Tuesday, March 30, 2010

aaron GM @ ltd



ARTLURKER

A MIAMI BASED CONTEMPORARY ART NEWSLETTER / BLOG

 

Jet Set Saturdays: aaron GM at ltd

By Annie Wharton

Close-up capezio index. Image courtesy of the artist and ltd.
If I feel physically as if the top of my head were taken off, I know that is poetry. – Emily Dickinson
In a perfect world, everything would be white and blue and we would speak with native fluency a previously unlearned language. The blue would be Royal Blue, like the paint slathered on Yves Klein models just before they writhe around his canvases; the white a bright white like Miami cocaine or the fluorescent lights of a Berlin kunsthalle; and describing the faultless simplicity of this Santorini-esque environ, words that previously we either feared to utter or never knew existed would miraculously find their intelligible forms in our throats and mouths. At ltd with his exhibition entitled capezio, aaron GM (née Aaron Garber-Maikovska) has created a perfect world.
A plethora of wheat flour and performance-based methodology in the exhibit immediately bring to mind Vito Acconci’s 1970 Flour/Breath Piece film, where the artist was shown attempting to blow a thin layer of flour off his own nude body. capezio’s lo-fi videos find GM reiterating the vernacular of 60’s and 70’s video artists who recorded their own banal acts and gave otherwise inconsequential physical motions importance via the then nascent time-based art medium. Utilizing minimal editing techniques, repetition, and corporal action to engage the observer, GM uses his body, voice, minimal studio props, and a single lens to create a whimsical and compelling oeuvre. Summoning the pace of the 1971 I Will Not Make Any Boring Art video that sees John Baldessari repeatedly writing these lines on a chalkboard, or the 1972 Baldessari Sings Lewitt where one artist actually sings the other’s conceptual statements, the videos in this show are not tautological. More like watching the making of Tibetan sand mandalas, GM forces the viewer to decelerate and observe his capricious, soothing, and obliquely mannered technique.
The installation is comprised of quotidian components: Royal blue painter’s tape and cotton fabric, white sacks of bleached flour and bright lighting, and walls lacking any sort of color-based adornment save the geometric forms and “words” made by the tape. GM creates a character in his video works whose age (with vocal intonations redolent of both a pre-schooler and an old man) is irrelevant and intelligence is nebulous. 2 computers, 2 projections, a video monitor, and 6 soundtracks on headphones that house the moving image and sound elements of the show juxtapose a ladder wrapped in blue tape and propped against the wall.
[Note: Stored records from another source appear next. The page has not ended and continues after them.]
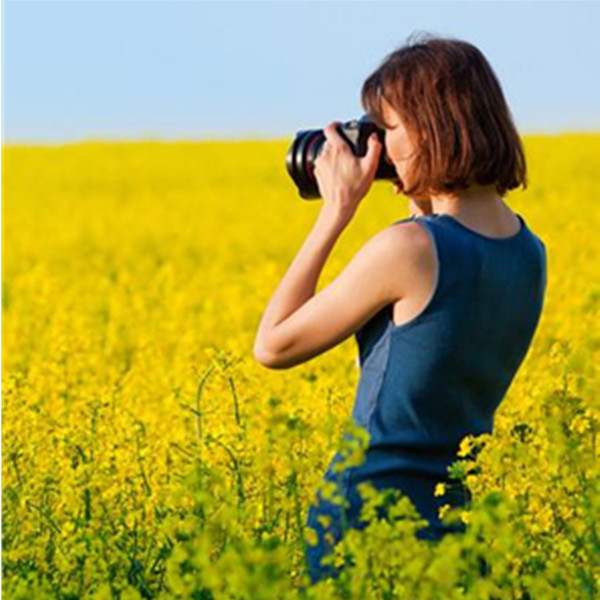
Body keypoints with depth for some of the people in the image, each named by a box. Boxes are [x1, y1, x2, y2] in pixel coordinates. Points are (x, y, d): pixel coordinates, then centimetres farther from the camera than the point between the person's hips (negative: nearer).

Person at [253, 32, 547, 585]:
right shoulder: (531, 254, 4)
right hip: (464, 516, 7)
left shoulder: (410, 247, -19)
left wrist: (336, 209, -6)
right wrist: (423, 207, 15)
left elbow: (273, 347, -8)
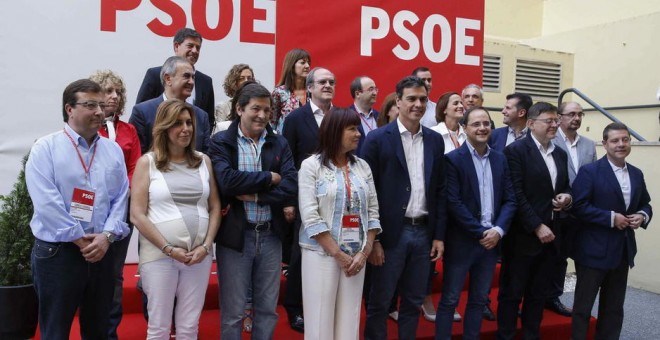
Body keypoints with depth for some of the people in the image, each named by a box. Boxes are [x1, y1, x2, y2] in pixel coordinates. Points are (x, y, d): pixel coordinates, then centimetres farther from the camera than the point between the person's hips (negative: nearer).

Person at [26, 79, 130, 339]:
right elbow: (46, 202, -14)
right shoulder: (46, 148, -5)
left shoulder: (113, 150, 8)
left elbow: (120, 198, 4)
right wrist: (79, 239, -14)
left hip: (102, 251, 4)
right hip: (57, 252, -4)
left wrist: (107, 235, -10)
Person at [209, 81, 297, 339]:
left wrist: (255, 195, -16)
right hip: (235, 235, -3)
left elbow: (291, 186, -6)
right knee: (233, 311, 9)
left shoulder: (279, 143, 6)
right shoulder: (221, 143, -4)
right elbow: (227, 181, -20)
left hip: (271, 235, 3)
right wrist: (269, 177, -12)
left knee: (268, 309, 15)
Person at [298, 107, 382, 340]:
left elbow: (373, 212, 7)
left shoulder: (362, 166, 8)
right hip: (322, 254, -4)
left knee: (349, 320, 9)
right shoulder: (311, 165, -5)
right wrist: (338, 254, -12)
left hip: (356, 255, 4)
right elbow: (310, 217, -11)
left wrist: (365, 252, -4)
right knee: (321, 320, 3)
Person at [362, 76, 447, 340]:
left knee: (414, 301, 16)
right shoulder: (378, 138, -6)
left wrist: (439, 235, 6)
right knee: (380, 302, 7)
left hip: (424, 232, 4)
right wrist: (372, 239, -11)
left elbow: (440, 190, 10)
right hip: (391, 233, -4)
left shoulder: (435, 140, 8)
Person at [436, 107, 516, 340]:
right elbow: (453, 203, -15)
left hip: (491, 240, 5)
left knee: (479, 300, 15)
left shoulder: (500, 159, 8)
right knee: (449, 300, 4)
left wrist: (498, 230, -9)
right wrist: (480, 233, -14)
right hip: (461, 241, -5)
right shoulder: (453, 159, -9)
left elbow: (510, 199, 6)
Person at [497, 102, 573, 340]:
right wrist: (537, 227, -17)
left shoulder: (560, 154, 14)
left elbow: (564, 188, 21)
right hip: (523, 235, -6)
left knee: (539, 294, 14)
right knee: (512, 293, 4)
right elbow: (516, 195, -15)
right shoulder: (516, 150, -9)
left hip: (550, 235, 7)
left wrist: (567, 198, -2)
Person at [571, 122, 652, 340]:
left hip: (623, 250, 7)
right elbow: (579, 207, -18)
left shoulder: (637, 174, 9)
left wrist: (642, 216, -4)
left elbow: (645, 204, 17)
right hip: (594, 250, -6)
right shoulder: (589, 171, -11)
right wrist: (611, 218, -21)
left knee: (614, 308, 17)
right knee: (583, 305, 5)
The music (including the cheesy Sail Away by Enya and Telling Stories by Tracy Chapman) versus the objects in the show protracts the artist’s interest in divergent formal, sonic, and material textures. The bread scattered about capezio – signifying both the folding of dough and the kneading of meaning and language back into itself – becomes a baroque metaphor.
GM’s language-based explorations are silly and poignant, with tape on the walls simultaneously employed both to designate space and spell out quirky acronym titles like A.Q.E.D (Always Quoting Emily Dickinson), and J.A.T.D. (Japanamation Across the Dashboard). And the collision/collusion of the low (tape and flour) and the cerebral (temporal manifestations and linguistic exercises) posture the works in a realm difficult to categorize.
donkey (2009) 00:01:44, video still. Image courtesy of the artist and ltd.
In the video called “donkey” GM does a disco-dance of sorts – choreographing his opposing hands to rub the blue ladder rungs in a somewhat masturbatory fashion while finding an off-kilter, sing-song rhythmic repetition of the words “driving a truck, feeding a donkey, playing with my soup…”– and the piece ends with the character redemptively “drinking some soup.”

JATD (2009) 00:01:01, video still. Image courtesy of the artist and ltd.
Via formalist and performative maneuvers, GM’s capezio leads the viewer with elf-like nimbleness into a blue and white dreamland for a bit and then releases them — feeling a bit lighter and slightly confused — back into reality…where, in an unwelcome Los Angeles torrential downpour, the Dickinsonian quote, “The rain is wider than the sky” aptly makes the world seem a tad more perfect[.]